D’après l’Unicef, un enfant meurt toutes les dix minutes au Yémen. De faim, de soif, du choléra, mais aussi sous les bombes de la coalition conduite depuis 2015 par l’Arabie saoudite. Onze millions de petits Yémenites ont besoin d’une aide humanitaire d’urgence.
Le prince Mohammed Ben Salman, nouvel homme fort du royaume wahhabite, voulait à travers la guerre au Yémen réaffirmer l’importance stratégique de l’Arabie saoudite face au terrorisme, face à l’Iran, face aux révolutions, dans cette région riche en pétrole et qui contrôle à travers le canal de Suez 30 % du commerce mondial. Mais la guerre s’embourbe, Daech et al Qaïda prospèrent, le blocus étrangle le pays, la catastrophe humanitaire se prolonge. Et la France en est l’un des fournisseurs officiels [1].
Arsenal français
Fournisseur des super canons Caesar de l’entreprise française Nexter, qui pilonnent le Yémen depuis sa frontière. Fournisseur en 2016 de 276 blindés légers de type Renault Sherpa light et Vab Mark 3 du groupe Renault Trucks Defense. Fournisseur, pour les avions de chasse saoudiens, des nacelles Thalès Damocles XF de désignation de cible et de guidage de bombes, qui ont servi entre autres à bombarder les hôpitaux de Médecins sans frontières, ce qui vaut à la coalition des accusations de crime de guerre ! Fournisseur trois mois après le début du conflit d’un avion ravitailleur en vol Airbus 330-200 MRTT. Fournisseur pendant le conflit d’hélicoptères de transport Cougar du groupe européen EADS et de drones de renseignement militaires SDTI de l’entreprise SAGEM. Fournisseur aux Émirats, alliés de Ryad dans la salle guerre du Yémen, de blindés Leclerc du français Nexter et de Mirages 2000-9 de Dassault. Les corvettes émiraties Baynunah, qui assurent le blocus, ont été construites en partenariat avec les Constructions mécaniques de Normandie. Et lorsque ces navires ont été en maintenance en mars 2016, ce sont les navires français qui ont directement, selon la Lettre de l’Océan indien, assuré la continuité du blocus.
Soutien logistique
Pour contourner les pressions contre la vente d’armes aux belligérants, selon la revue Orient XXI, « le gouvernement français aurait détourné un contrat destiné au Liban pour préparer la guerre au Yémen ». Le contrat Donas de vente d’armes françaises au Liban, d’un montant de 3 milliards d’euros, financé par l’Arabie saoudite, aurait ainsi servi à armer Ryad.

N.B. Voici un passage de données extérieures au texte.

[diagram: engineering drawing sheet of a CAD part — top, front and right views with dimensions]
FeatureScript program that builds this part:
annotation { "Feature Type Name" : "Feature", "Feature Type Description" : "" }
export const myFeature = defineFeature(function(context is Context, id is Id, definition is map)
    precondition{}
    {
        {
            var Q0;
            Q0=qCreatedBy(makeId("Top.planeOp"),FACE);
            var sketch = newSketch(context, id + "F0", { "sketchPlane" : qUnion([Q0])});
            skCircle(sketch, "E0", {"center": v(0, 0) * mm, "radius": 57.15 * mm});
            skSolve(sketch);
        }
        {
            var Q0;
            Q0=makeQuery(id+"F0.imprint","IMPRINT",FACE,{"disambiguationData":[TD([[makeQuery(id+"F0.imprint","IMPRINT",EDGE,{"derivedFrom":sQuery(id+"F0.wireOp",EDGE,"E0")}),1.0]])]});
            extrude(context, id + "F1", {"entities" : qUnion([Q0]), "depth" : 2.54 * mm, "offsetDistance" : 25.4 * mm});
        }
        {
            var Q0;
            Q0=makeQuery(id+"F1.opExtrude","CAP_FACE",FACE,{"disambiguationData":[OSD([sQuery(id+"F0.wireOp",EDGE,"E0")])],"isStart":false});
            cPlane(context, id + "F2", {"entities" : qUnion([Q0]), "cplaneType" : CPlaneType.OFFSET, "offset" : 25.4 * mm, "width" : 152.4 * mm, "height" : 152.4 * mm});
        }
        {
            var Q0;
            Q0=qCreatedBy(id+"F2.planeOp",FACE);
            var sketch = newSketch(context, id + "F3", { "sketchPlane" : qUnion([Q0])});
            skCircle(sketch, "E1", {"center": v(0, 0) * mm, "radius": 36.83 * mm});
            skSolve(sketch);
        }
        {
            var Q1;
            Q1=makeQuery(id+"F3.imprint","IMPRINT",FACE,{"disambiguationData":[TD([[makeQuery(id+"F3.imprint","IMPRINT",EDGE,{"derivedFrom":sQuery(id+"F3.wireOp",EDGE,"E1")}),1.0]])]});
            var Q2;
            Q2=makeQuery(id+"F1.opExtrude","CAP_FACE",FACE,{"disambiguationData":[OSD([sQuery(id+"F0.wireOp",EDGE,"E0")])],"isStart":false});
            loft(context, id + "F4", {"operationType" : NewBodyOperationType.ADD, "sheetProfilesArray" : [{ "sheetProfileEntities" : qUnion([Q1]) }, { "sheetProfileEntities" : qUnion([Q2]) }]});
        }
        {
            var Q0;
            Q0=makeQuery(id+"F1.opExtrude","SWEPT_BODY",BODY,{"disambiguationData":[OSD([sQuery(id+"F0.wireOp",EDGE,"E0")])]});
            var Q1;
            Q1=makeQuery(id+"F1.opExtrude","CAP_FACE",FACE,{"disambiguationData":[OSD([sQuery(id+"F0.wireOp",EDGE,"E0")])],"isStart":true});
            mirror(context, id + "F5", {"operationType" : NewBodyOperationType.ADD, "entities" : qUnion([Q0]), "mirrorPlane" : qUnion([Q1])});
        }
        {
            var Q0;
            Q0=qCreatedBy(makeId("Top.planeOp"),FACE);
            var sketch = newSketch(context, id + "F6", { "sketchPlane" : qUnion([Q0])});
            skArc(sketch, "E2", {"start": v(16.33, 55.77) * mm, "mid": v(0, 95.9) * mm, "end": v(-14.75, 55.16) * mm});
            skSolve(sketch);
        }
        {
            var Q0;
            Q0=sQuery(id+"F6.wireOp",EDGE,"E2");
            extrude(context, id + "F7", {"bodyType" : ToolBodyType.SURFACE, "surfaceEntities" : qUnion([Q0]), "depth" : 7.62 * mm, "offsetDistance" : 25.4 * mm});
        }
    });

Et la France ne joue pas seulement un rôle de marchand d’armes. Dès le début de la guerre, les avions français ont fait des vols de reconnaissance au dessus des positions des rebelles houthis. La Direction du renseignement militaire a fourni à Ryad les images de très haute qualité de ses satellites espions Pléiades et Hélios, là où les images étatsuniennes sont fournies en qualité dégradée. La lettre Intelligence Online nous en donne la raison : Paris veut faire de ces images satellites une vitrine commerciale « pour des satellites qu’ils espèrent vendre à l’état-major saoudien ». La base française de Djibouti, avec ses 1 700 militaires, qui n’est qu’à 30 km des côtes du Yémen, joue un rôle important dans ce dispositif.
L’État français est complice de crimes de guerre au Yémen, pour vendre ses machines de mort, protéger les intérêts gaziers de Total, dans l’espoir illusoire d’y faire régner l’ordre impérial.